Pull Request Process

  1. Before Submitting

    • Ensure your code follows the style guide
    • Run all tests and fix any failures
    • Update documentation as needed
    • Rebase your branch on main
  2. Creating the PR

    • Use the PR template provided
    • Write a clear title and description
    • Link any related issues
    • Request review from maintainers
  3. During Review

    • Address review comments promptly
    • Keep the PR up to date with main
    • Squash commits if requested
  4. After Approval

    • Wait for CI to pass
    • Address any final comments
    • Maintainers will merge your PR

Project Structure

mxcp/
├── src/ # Source code
│ └── mxcp/ # Main package
│ ├── cli/ # CLI command implementations
│ ├── config/ # Configuration loading and validation
│ ├── engine/ # DuckDB session and execution engine
│ ├── endpoints/ # Endpoint loading and execution
│ ├── auth/ # Authentication and authorization
│ ├── audit/ # Audit logging
│ ├── drift/ # Schema drift detection
│ ├── policies/ # Policy enforcement
│ ├── plugins/ # Plugin system
│ └── server/ # MCP server implementation
├── tests/ # Test suite
│ └── fixtures/ # Test repository fixtures
├── docs/ # Documentation
├── examples/ # Example projects
└── pyproject.toml # Project configuration

Development Tools

Code Quality

  • Use black for code formatting
  • Use isort for import sorting
  • Use mypy for type checking
  • Use pylint for linting

Run all checks:

make lint

Testing

  • Use pytest for testing
  • Use pytest-cov for coverage reports

Run tests with coverage:

pytest --cov=mxcp

Communication

  • Issues: Use GitHub Issues for bug reports and feature requests
  • Discussions: Use GitHub Discussions for general questions and ideas
  • Email: Contact hello@raw-labs.com for private matters
  • Code Review: Use GitHub PR reviews for code-related discussions

Release Process

  1. Version bump in pyproject.toml
  2. Update CHANGELOG.md
  3. Create release tag
  4. Build and publish to PyPI

Getting Help

Code of Conduct

Please read and follow our Code of Conduct.

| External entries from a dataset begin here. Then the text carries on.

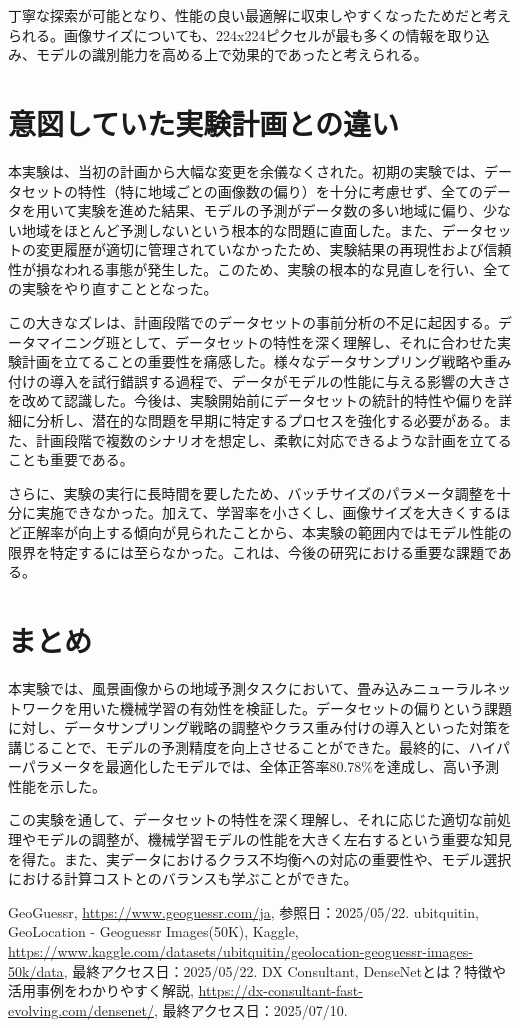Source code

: \documentclass[a4paper, 11pt, titlepage]{jsarticle}
\begin{document}
丁寧な探索が可能となり、性能の良い最適解に収束しやすくなったためだと考えられる。画像サイズについても、224x224ピクセルが最も多くの情報を取り込み、モデルの識別能力を高める上で効果的であったと考えられる。

\section{意図していた実験計画との違い}
本実験は、当初の計画から大幅な変更を余儀なくされた。初期の実験では、データセットの特性（特に地域ごとの画像数の偏り）を十分に考慮せず、全てのデータを用いて実験を進めた結果、モデルの予測がデータ数の多い地域に偏り、少ない地域をほとんど予測しないという根本的な問題に直面した。また、データセットの変更履歴が適切に管理されていなかったため、実験結果の再現性および信頼性が損なわれる事態が発生した。このため、実験の根本的な見直しを行い、全ての実験をやり直すこととなった。

この大きなズレは、計画段階でのデータセットの事前分析の不足に起因する。データマイニング班として、データセットの特性を深く理解し、それに合わせた実験計画を立てることの重要性を痛感した。様々なデータサンプリング戦略や重み付けの導入を試行錯誤する過程で、データがモデルの性能に与える影響の大きさを改めて認識した。今後は、実験開始前にデータセットの統計的特性や偏りを詳細に分析し、潜在的な問題を早期に特定するプロセスを強化する必要がある。また、計画段階で複数のシナリオを想定し、柔軟に対応できるような計画を立てることも重要である。

さらに、実験の実行に長時間を要したため、バッチサイズのパラメータ調整を十分に実施できなかった。加えて、学習率を小さくし、画像サイズを大きくするほど正解率が向上する傾向が見られたことから、本実験の範囲内ではモデル性能の限界を特定するには至らなかった。これは、今後の研究における重要な課題である。

\section{まとめ}
本実験では、風景画像からの地域予測タスクにおいて、畳み込みニューラルネットワークを用いた機械学習の有効性を検証した。データセットの偏りという課題に対し、データサンプリング戦略の調整やクラス重み付けの導入といった対策を講じることで、モデルの予測精度を向上させることができた。最終的に、ハイパーパラメータを最適化したモデルでは、全体正答率80.78\%を達成し、高い予測性能を示した。

この実験を通して、データセットの特性を深く理解し、それに応じた適切な前処理やモデルの調整が、機械学習モデルの性能を大きく左右するという重要な知見を得た。また、実データにおけるクラス不均衡への対応の重要性や、モデル選択における計算コストとのバランスも学ぶことができた。

\begin{thebibliography}{n}
GeoGuessr, \url{https://www.geoguessr.com/ja}, 参照日：2025/05/22.
ubitquitin, GeoLocation - Geoguessr Images(50K), Kaggle, \url{https://www.kaggle.com/datasets/ubitquitin/geolocation-geoguessr-images-50k/data}, 最終アクセス日：2025/05/22.
DX Consultant, DenseNetとは？特徴や活用事例をわかりやすく解説, \url{https://dx-consultant-fast-evolving.com/densenet/}, 最終アクセス日：2025/07/10.
\end{thebibliography}
\end{document}
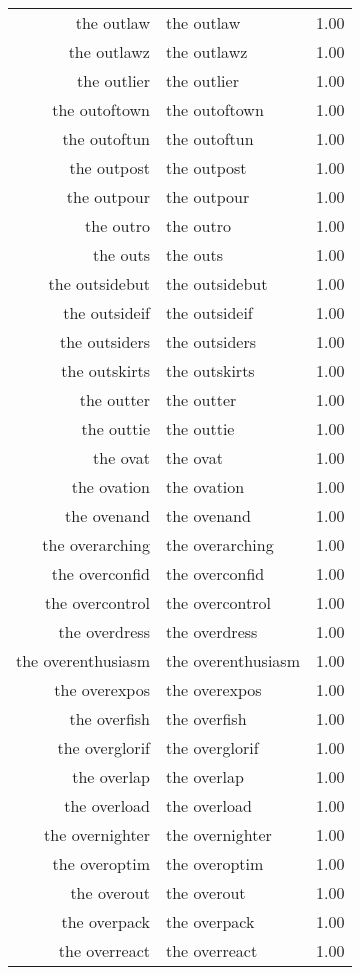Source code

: \begin{table}[ht]
\begin{tabular}{rlr}
  the outlaw & the outlaw & 1.00 \\ 
  the outlawz & the outlawz & 1.00 \\ 
  the outlier & the outlier & 1.00 \\ 
  the outoftown & the outoftown & 1.00 \\ 
  the outoftun & the outoftun & 1.00 \\ 
  the outpost & the outpost & 1.00 \\ 
  the outpour & the outpour & 1.00 \\ 
  the outro & the outro & 1.00 \\ 
  the outs & the outs & 1.00 \\ 
  the outsidebut & the outsidebut & 1.00 \\ 
  the outsideif & the outsideif & 1.00 \\ 
  the outsiders & the outsiders & 1.00 \\ 
  the outskirts & the outskirts & 1.00 \\ 
  the outter & the outter & 1.00 \\ 
  the outtie & the outtie & 1.00 \\ 
  the ovat & the ovat & 1.00 \\ 
  the ovation & the ovation & 1.00 \\ 
  the ovenand & the ovenand & 1.00 \\ 
  the overarching & the overarching & 1.00 \\ 
  the overconfid & the overconfid & 1.00 \\ 
  the overcontrol & the overcontrol & 1.00 \\ 
  the overdress & the overdress & 1.00 \\ 
  the overenthusiasm & the overenthusiasm & 1.00 \\ 
  the overexpos & the overexpos & 1.00 \\ 
  the overfish & the overfish & 1.00 \\ 
  the overglorif & the overglorif & 1.00 \\ 
  the overlap & the overlap & 1.00 \\ 
  the overload & the overload & 1.00 \\ 
  the overnighter & the overnighter & 1.00 \\ 
  the overoptim & the overoptim & 1.00 \\ 
  the overout & the overout & 1.00 \\ 
  the overpack & the overpack & 1.00 \\ 
  the overreact & the overreact & 1.00 \\ 

\end{tabular}
\end{table}
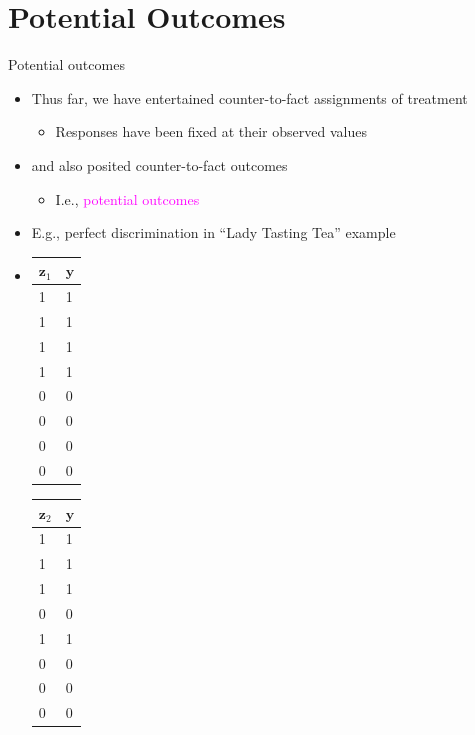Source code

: \documentclass[table, xcolor = {dvipsnames}, 9pt]{beamer}
\theoremstyle{plain}
\begin{document}
\section{Potential Outcomes}
\begin{frame}{Potential outcomes}
\vfill
\begin{itemize} \vfill
\item Thus far, we have entertained counter-to-fact assignments of treatment \vfill
\begin{itemize} \vfill
\item[] Responses have been fixed at their observed values \vfill
\end{itemize} \vfill
\item \citet{neyman1923} and \citet{rubin1974} also posited counter-to-fact outcomes \vfill
\begin{itemize} \vfill
\item[] I.e., \textcolor{magenta}{potential outcomes} \vfill
\end{itemize} \vfill
\item E.g., perfect discrimination in ``Lady Tasting Tea'' example \vfill
\item[] \vfill
\vspace{2em}
\begin{table}[H]
\scriptsize
    \begin{tabular}{l|l}
    \toprule
    $\mathbf{z}_1$ & $\mathbf{y}$ \\ \midrule
    1 & 1  \\
    1 & 1   \\
    1 & 1   \\
    1 & 1  \\
    0 & 0  \\
    0 & 0  \\
    0 & 0  \\
    0 & 0  
    \end{tabular}
    \hfill
      \begin{tabular}{l|l}
      \toprule
    $\mathbf{z}_2$ & $\mathbf{y}$ \\ \midrule
    1 &  1  \\
    1 &  1  \\
    1 &  1  \\
    0 &  0   \\
    1 &  1  \\
    0 &  0  \\
    0 &  0  \\
    0 &  0  
    \end{tabular}
     \hfill
      \begin{tabular}{l|l}

\end{tabular}
\end{table}
\end{itemize}
\end{frame}
\end{document}

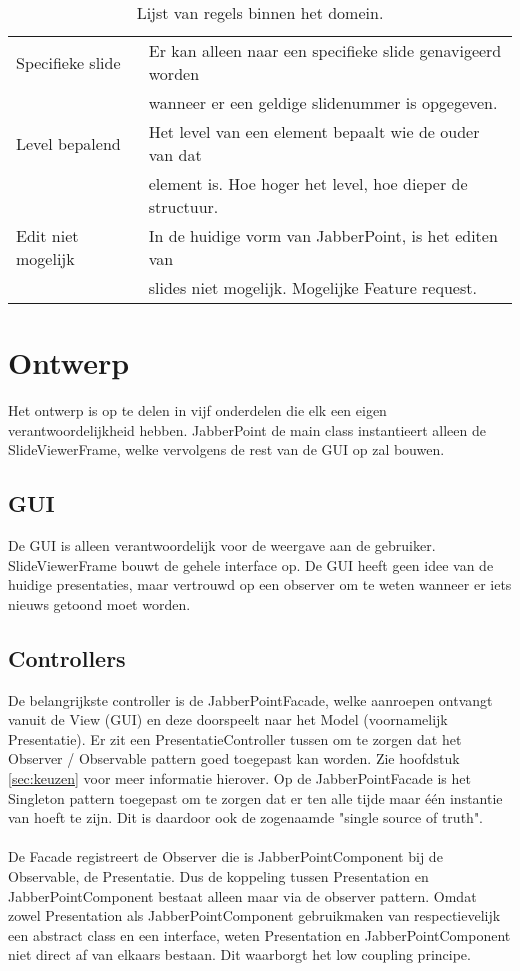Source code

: \documentclass[a4paper]{article}
\newcommand{\1}[0]{\'{e}\'{e}n}
\begin{document}
\begin{table}[!h]
\begin{tabular}{ll}
 	Specifieke slide & Er kan alleen naar een specifieke slide genavigeerd worden \\& wanneer er een geldige slidenummer is opgegeven.\\
 	Level bepalend & Het level van een element bepaalt wie de ouder van dat \\& element is. Hoe hoger het level, hoe dieper de structuur.\\
 	Edit niet mogelijk & In de huidige vorm van JabberPoint, is het editen van \\& slides niet mogelijk. Mogelijke Feature request.\\
  	\bottomrule
	\end{tabular}
\caption{Lijst van regels binnen het domein.}
\label{table:regels}
\end{table}

\section{Ontwerp}
\label{sec:ontwerp}
Het ontwerp is op te delen in vijf onderdelen die elk een eigen
verantwoordelijkheid hebben. JabberPoint de main class instantieert alleen de
SlideViewerFrame, welke vervolgens de rest van de GUI op zal bouwen.

\subsection{GUI}
De GUI is alleen verantwoordelijk voor de weergave aan de gebruiker.
SlideViewerFrame bouwt de gehele interface op. De GUI heeft geen idee van de
huidige presentaties, maar vertrouwd op een observer om te weten wanneer er iets
nieuws getoond moet worden.

\subsection{Controllers}
De belangrijkste controller is de JabberPointFacade, welke aanroepen ontvangt vanuit de View (GUI) en deze doorspeelt naar het Model (voornamelijk Presentatie). Er zit een PresentatieController tussen om te zorgen dat het Observer / Observable pattern goed toegepast kan worden. Zie hoofdstuk \ref{sec:keuzen} voor meer informatie hierover. Op de JabberPointFacade is het Singleton pattern toegepast om te zorgen dat er ten alle tijde maar \1 instantie van hoeft te zijn. Dit is daardoor ook de zogenaamde "single source of truth".
\\\\
De Facade registreert de Observer die is JabberPointComponent bij de Observable, de Presentatie. Dus de koppeling tussen Presentation en JabberPointComponent bestaat alleen maar via de observer pattern. Omdat zowel Presentation als JabberPointComponent gebruikmaken van respectievelijk een abstract class en een interface, weten Presentation en JabberPointComponent niet direct af van elkaars bestaan. Dit waarborgt het low coupling principe.
\end{document}
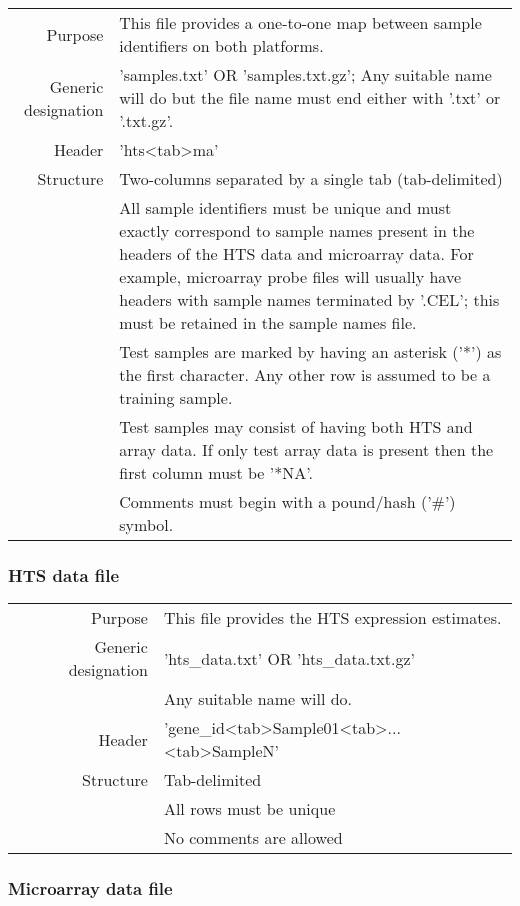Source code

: \documentclass[a4paper,12pt]{article}
\begin{document}
\begin{tabular}{rp{12cm}}
Purpose & This file provides a one-to-one map between sample identifiers on both platforms. \\
Generic designation & 'samples.txt' OR 'samples.txt.gz'; Any suitable name will do but the file name must end either with '.txt' or '.txt.gz'. \\
Header & 'hts\textless tab\textgreater ma' \\
Structure & Two-columns separated by a single tab (tab-delimited) \\
  & All sample identifiers must be unique and must exactly correspond to sample names present in the headers of the HTS data and microarray data. For example, microarray probe files will usually have headers with sample names terminated by '.CEL'; this must be retained in the sample names file. \\
  & Test samples are marked by having an asterisk ('*') as the first character. Any other row is assumed to be a training sample. \\
  & Test samples may consist of having both HTS and array data. If only test array data is present then the first column must be '*NA'. \\
  & Comments must begin with a pound/hash ('\#') symbol. \\
\end{tabular}

\subsubsection{HTS data file}

\begin{tabular}{rp{12cm}}
Purpose & This file provides the HTS expression estimates.\\
Generic designation & 'hts\_data.txt' OR 'hts\_data.txt.gz' \\
  & Any suitable name will do. \\
Header & 'gene\_id\textless tab\textgreater Sample01\textless tab\textgreater...\textless tab\textgreater SampleN' \\
Structure & Tab-delimited \\
  & All rows must be unique \\
  & No comments are allowed \\
\end{tabular}

\subsubsection{Microarray data file}
\end{document}
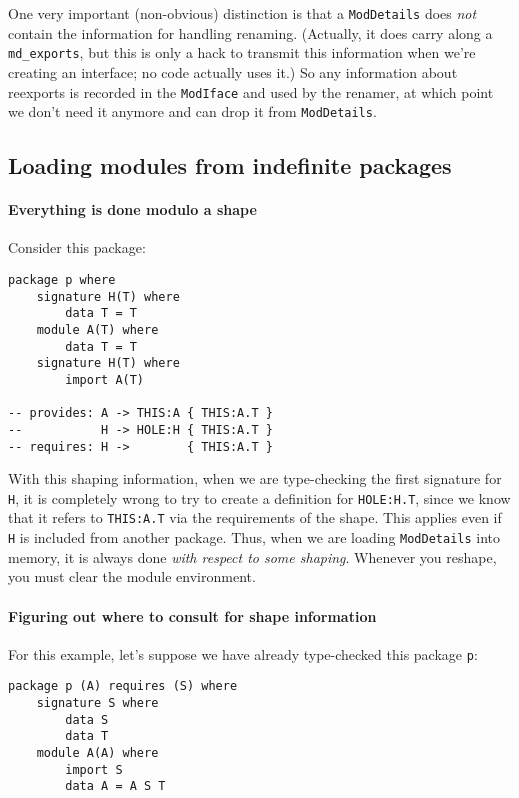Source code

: \documentclass{article}
\begin{document}
One very important (non-obvious) distinction is that a \verb|ModDetails|
does \emph{not} contain the information for handling renaming.
(Actually, it does carry along a \verb|md_exports|, but this is only a
hack to transmit this information when we're creating an interface;
no code actually uses it.)  So any information about reexports is
recorded in the \verb|ModIface| and used by the renamer, at which point
we don't need it anymore and can drop it from \verb|ModDetails|.

\subsection{Loading modules from indefinite packages}

\paragraph{Everything is done modulo a shape}  Consider
this package:

\begin{verbatim}
package p where
    signature H(T) where
        data T = T
    module A(T) where
        data T = T
    signature H(T) where
        import A(T)

-- provides: A -> THIS:A { THIS:A.T }
--           H -> HOLE:H { THIS:A.T }
-- requires: H ->        { THIS:A.T }
\end{verbatim}

With this shaping information, when we are type-checking the first
signature for \verb|H|, it is completely wrong to try to create
a definition for \verb|HOLE:H.T|, since we know that it refers
to \verb|THIS:A.T| via the requirements of the shape.  This applies
even if \verb|H| is included from another package.  Thus, when
we are loading \verb|ModDetails| into memory, it is always done
\emph{with respect to some shaping}.  Whenever you reshape,
you must clear the module environment.

\paragraph{Figuring out where to consult for shape information}

For this example, let's suppose we have already type-checked
this package \verb|p|:

\begin{verbatim}
package p (A) requires (S) where
    signature S where
        data S
        data T
    module A(A) where
        import S
        data A = A S T
\end{verbatim}
\end{document}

We aim to maintain a welcoming and inclusive community.

License

MXCP is released under the Business Source License 1.1. See LICENSE for details. This license allows for non-production use and will convert to MIT after four years from the first public release.


Thank you for contributing to MXCP! Your work helps make the project better for everyone.